→ Data shown
»»

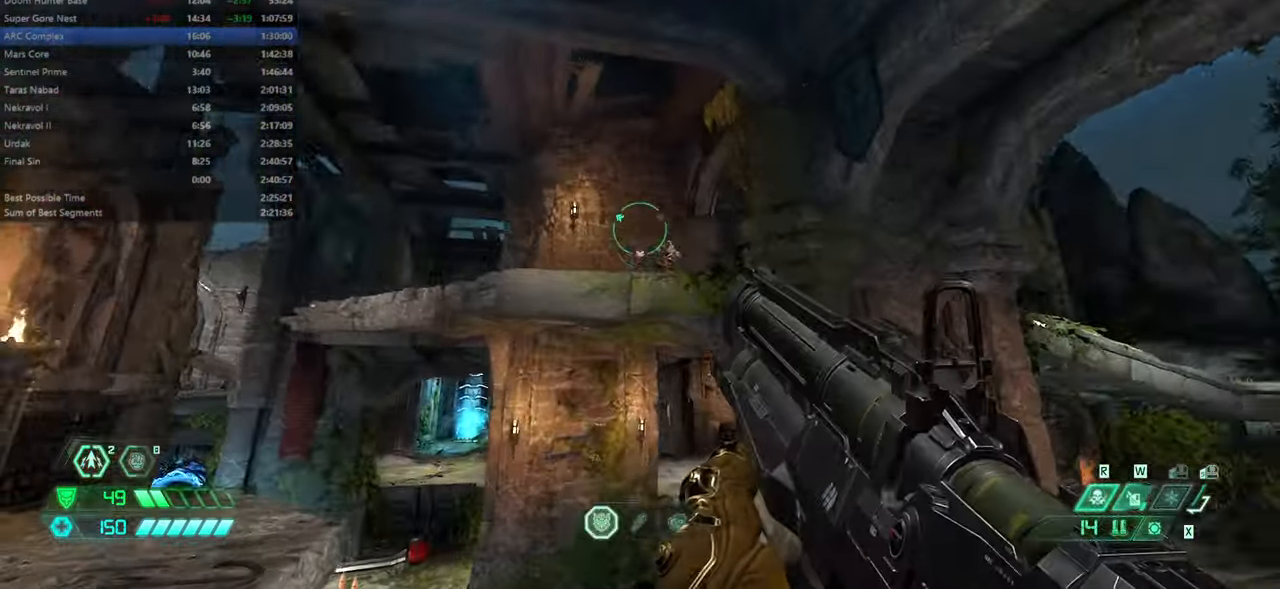
{"keys": ["fw", "l"], "mouse": [], "events": [[134, "mouse_left", "down"], [234, "mouse_left", "up"], [234, "mouse_right", "up"], [334, "fw", "down"]]}
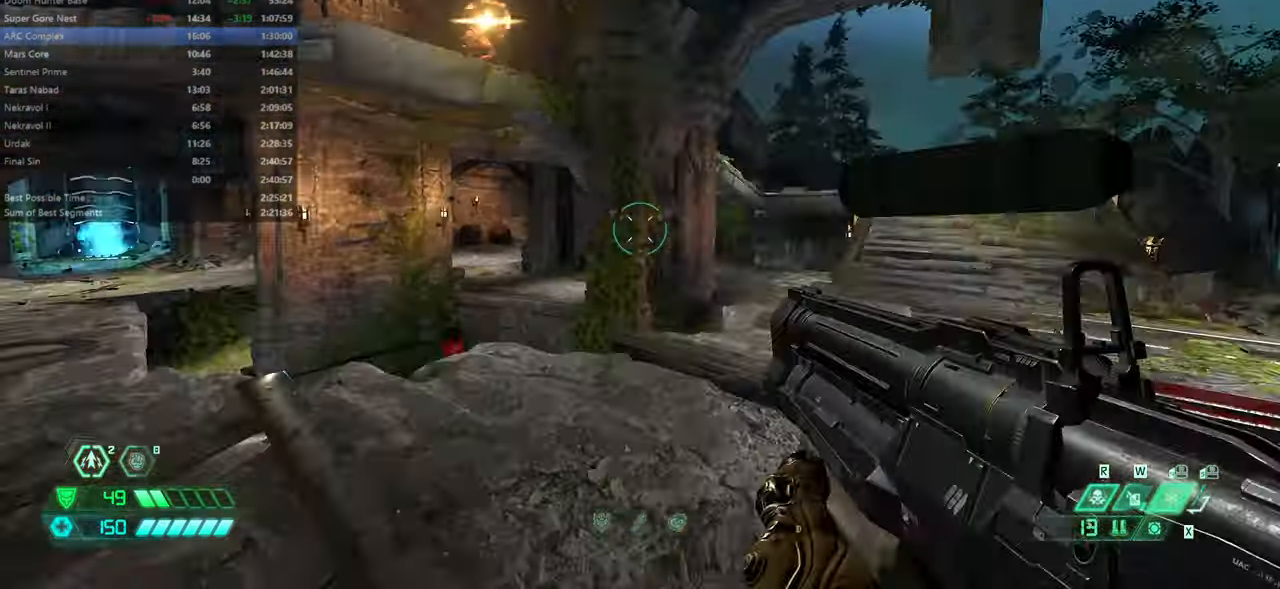
{"keys": ["fw"], "mouse": [], "events": [[34, "l", "up"], [167, "hc", "down"], [234, "hc", "up"]]}
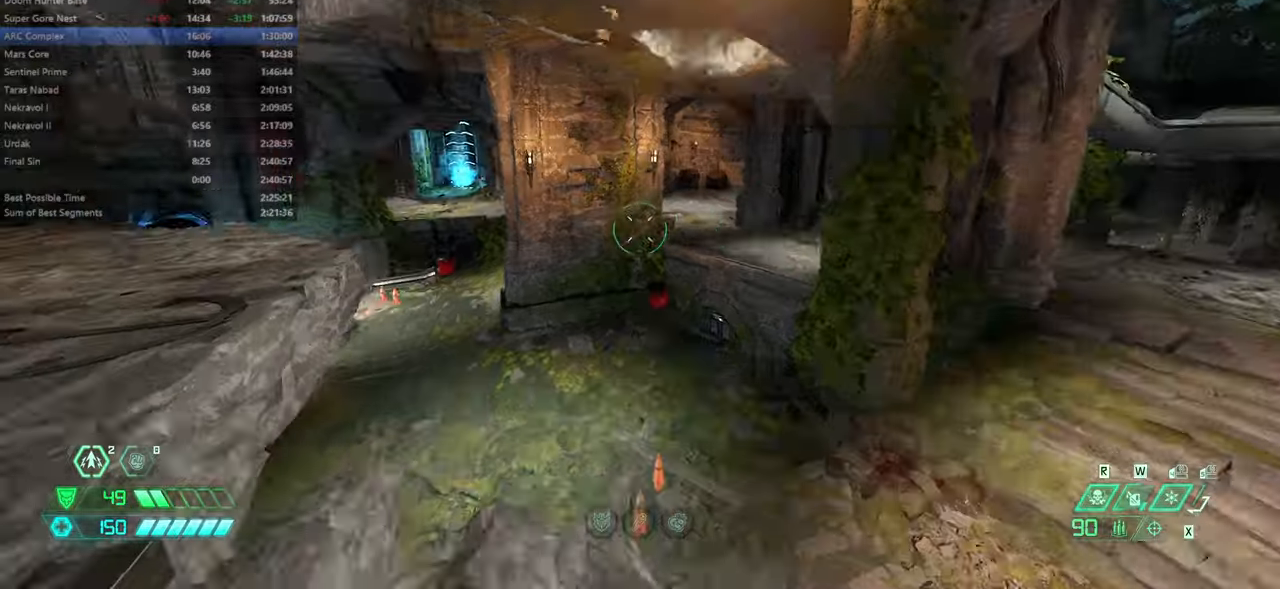
{"keys": ["fw"], "mouse": [], "events": []}
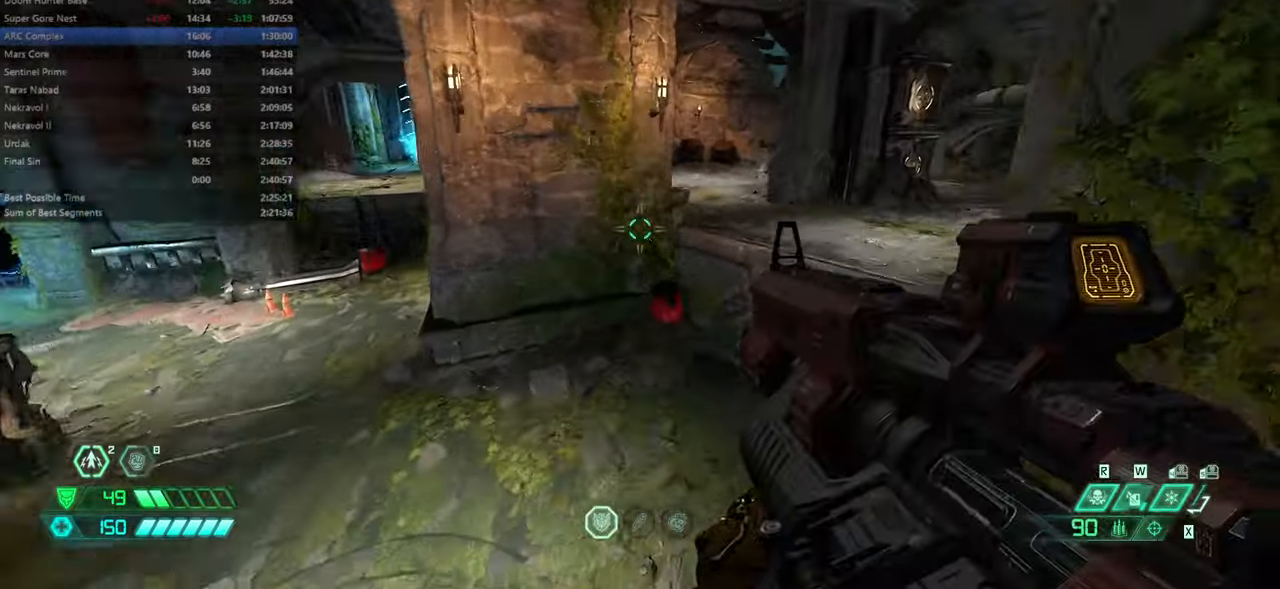
{"keys": ["fw"], "mouse": [], "events": [[100, "jump", "down"], [233, "jump", "up"]]}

««

→ Exercise description
Restate the listing word for word, pictures omitted.

→ Answer box
{"keys": ["fw", "l"], "mouse": [], "events": [[134, "mouse_left", "down"], [234, "mouse_left", "up"], [234, "mouse_right", "up"], [334, "fw", "down"]]}
{"keys": ["fw"], "mouse": [], "events": [[34, "l", "up"], [167, "hc", "down"], [234, "hc", "up"]]}
{"keys": ["fw"], "mouse": [], "events": []}
{"keys": ["fw"], "mouse": [], "events": [[100, "jump", "down"], [233, "jump", "up"]]}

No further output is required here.